Chapter 683 人間に残された道

恐怖の夢ばかりを観ている限り、わたしたち人間社会から差別・不条理・戦争はなくなりません。
差別・不条理・戦争は脅迫観念の産物であり、脅迫観念の食べ物は夢という追憶にあり、追憶の食べ物は連想にあり、連想の発端は一喜一憂・喜怒哀楽の感情にあることを認識することです。
「世界の平和」とか、「国家の大儀」とか、「正義」とか、「聖戦」とか、いくら偽善を装っても、差別・不条理・戦争は一喜一憂・喜怒哀楽の感情に端を発していることを、わたしたち人類は自覚しなければなりません。
差別・不条理・戦争を引き起こすのは一般大衆の「想い」すなわち感情であり、その悲劇のボタンを押すのは、一般大衆のレベル以上にはなり得ない政治家や役人であり、彼らが民主政治をしようが、独裁政治をしようが大差はないのであります。
民主政治をしているから平和であり、独裁政治をしているから差別・不条理・戦争が起こるといった問題ではないことは、現に自由・民主の国であるアメリカが、既に独裁者が消滅したイラクで戦争を続け、世界で唯一軍隊を持たないと憲法で謳った平和国家・日本がアメリカに加担していることでも証明しています。
戦争を続けているアメリカや日本の政治家を選挙で選んでいるのは、国民つまりわたしたち一般大衆であるのです。
結局の処、差別・不条理・戦争といった問題は、一般大衆を構成する個々人の目覚めの程度に因ると言っても過言ではありません。
五感からインプット・アウトプットされる「想い」つまり感情を、自己の「考え(思考)」だと勘違いしている限り、目覚めることは不可能です。
五感からインプット・アウトプットされる「想い」は単一の「想い」という感情であり、次から次へとインプット・アウトプットされる無数の「想い」が連なって連想となったものを、自己の「考え(思考)」だと勘違いしていることを自覚し、連想をする原因は常に過去・現在(過去の延長の現在であり、未来の引き寄せの現在)・未来に「想い」を馳せることにある、つまり『今、ここ』に生きていないことに起因していることに気づくことであります。
悪夢の原因は脅迫観念にあり、脅迫観念の根源はひとつ一つの「想い」の連鎖反応で起こる連想にあり、連想の原因は五感特に視覚情報の伝達速度が時間の流れの速度と同じ光速度であるからです。

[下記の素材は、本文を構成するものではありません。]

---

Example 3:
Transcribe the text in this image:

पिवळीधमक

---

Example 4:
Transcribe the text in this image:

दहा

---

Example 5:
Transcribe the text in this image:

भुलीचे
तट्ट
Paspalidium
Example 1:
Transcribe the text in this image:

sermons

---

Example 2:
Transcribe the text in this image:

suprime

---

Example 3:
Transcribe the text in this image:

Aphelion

見る生き物である人間が「考える葦である」所以が視覚動物にあるからです。
聞く生き物や、匂う生き物や、味わう生き物や、肌で感じる生き物なら、自分たちは「考える葦」ではなく「想う葦」である自覚ができているのですが、見る生き物である故、「想う葦」を「考える葦」と勘違いするという錯覚に陥っているのです。
わたしたち人間は万物の霊長などでは決してなく、勘違いと錯覚の「生」を送っている愚かな生き物であると言えるでしょう。

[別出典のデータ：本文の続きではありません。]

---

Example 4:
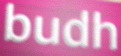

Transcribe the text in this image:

budh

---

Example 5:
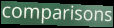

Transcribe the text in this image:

comparisons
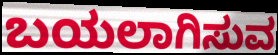
ಬಯಲಾಗಿಸುವ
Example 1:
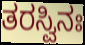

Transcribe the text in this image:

ತರಸ್ವಿನಃ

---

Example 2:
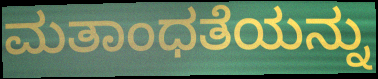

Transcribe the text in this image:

ಮತಾಂಧತೆಯನ್ನು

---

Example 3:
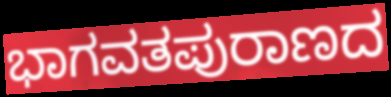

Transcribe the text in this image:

ಭಾಗವತಪುರಾಣದ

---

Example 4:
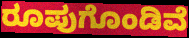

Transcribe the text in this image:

ರೂಪುಗೊಂಡಿವೆ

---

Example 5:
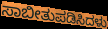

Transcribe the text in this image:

ಸಾಬೀತುಪಡಿಸಿದಳು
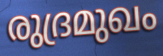
രുദ്രമുഖം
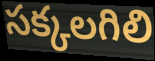
సక్కలగిలి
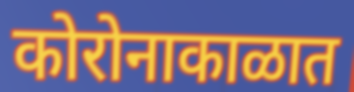
कोरोनाकाळात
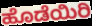
ಹೊಡೆಯಿರಿ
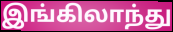
இங்கிலாந்து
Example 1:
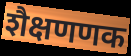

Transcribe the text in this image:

शैक्षणणक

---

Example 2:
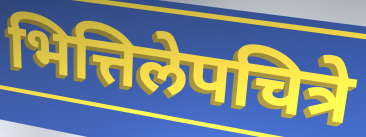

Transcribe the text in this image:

भित्तिलेपचित्रे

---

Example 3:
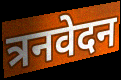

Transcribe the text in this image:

त्रनवेदन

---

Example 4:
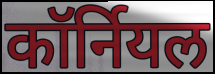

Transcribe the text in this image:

कॉर्नियल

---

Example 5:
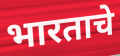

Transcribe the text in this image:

भारताचे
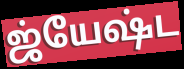
ஜ்யேஷ்ட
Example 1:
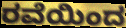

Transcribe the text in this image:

ರವೆಯಿಂದ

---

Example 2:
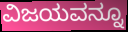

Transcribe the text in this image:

ವಿಜಯವನ್ನೂ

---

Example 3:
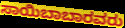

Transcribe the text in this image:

ಸಾಯಿಬಾಬಾರವರು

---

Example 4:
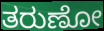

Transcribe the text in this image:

ತರುಣೋ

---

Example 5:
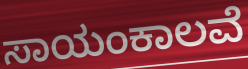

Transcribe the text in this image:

ಸಾಯಂಕಾಲವೆ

勘違いと錯覚の「生」を送っている生き物だから、「悟り」が必要な生き物であると言えるかも知れません。
他の生き物は知らず知らずの内に「悟り」を得ている、無知性の絶対一元論の世界に生きているのです。
わたしたち人間に残された可能性は、有知性の絶対一元論つまり三元論の世界に逸早く進化する道しかないのでありますが、一般大衆は依然拝金主義に塗れた相対的一元論の世界に止まっているのです。